Я стянул рубашку и последовал за ней. Она села на кровать и начала снимать с себя джинсы.
Оставшись в одном белье, она раскрыла объятия и прижалась ко мне всем телом. Кожа у нее была бледная и гладкая.
Она начала стаскивать с меня джинсы, а потом расстегнула бюстгальтер, и на мгновение мне показалось, что она словно парит в воздухе.
Вдруг Кэтрин как будто взорвалась. Она принялась жадно шарить руками по моему телу, царапалась и кусалась, рвала и угрожала. Я тоже неистовствовал и был как одержимый.

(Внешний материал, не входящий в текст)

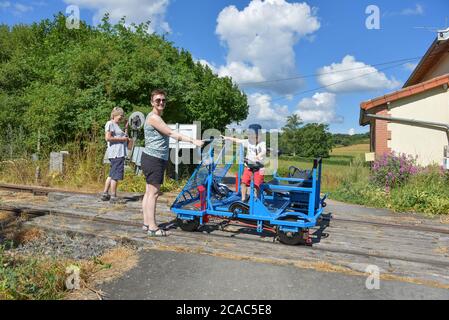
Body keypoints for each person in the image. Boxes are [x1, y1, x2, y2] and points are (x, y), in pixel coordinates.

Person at [141, 89, 204, 237]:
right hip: (154, 159)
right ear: (152, 102)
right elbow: (171, 133)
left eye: (163, 100)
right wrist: (193, 140)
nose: (161, 102)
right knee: (154, 193)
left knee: (149, 192)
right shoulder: (153, 118)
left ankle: (146, 223)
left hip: (153, 158)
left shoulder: (155, 117)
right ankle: (152, 227)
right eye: (158, 100)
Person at [222, 124, 266, 202]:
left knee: (257, 186)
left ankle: (257, 201)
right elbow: (237, 140)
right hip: (249, 167)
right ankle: (243, 199)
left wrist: (259, 155)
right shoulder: (248, 142)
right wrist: (227, 138)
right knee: (243, 183)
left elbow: (264, 151)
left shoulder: (262, 143)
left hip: (259, 168)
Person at [101, 107, 131, 203]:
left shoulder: (116, 125)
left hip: (119, 153)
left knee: (111, 174)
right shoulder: (110, 124)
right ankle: (113, 197)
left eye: (122, 116)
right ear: (114, 115)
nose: (121, 118)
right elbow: (108, 138)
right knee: (116, 176)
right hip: (116, 153)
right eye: (120, 116)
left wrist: (126, 128)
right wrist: (122, 140)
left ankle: (105, 194)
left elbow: (124, 137)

Когда Кэтрин кончила, она закричала. Я закричал вместе с ней. Казалось, стекла в окнах взорвутся от наших криков и мир узнает, где мы прячемся.
Тяжело дыша, мы повалились на кровать. Наши тела пылали, словно перегревшиеся двигатели, мышцы и нервы были напряжены до предела, все плыло перед глазами.
И наступила тишина.
Мертвая тишина. Немного успокоившись, мы крепко обнялись, словно половинки целого.
Ее теплое дыхание у меня на шее, ее пальцы, рисующие круги на моей груди, ее тело у меня под боком, ее нога между моими, запах секса и духов… И благословенный покой.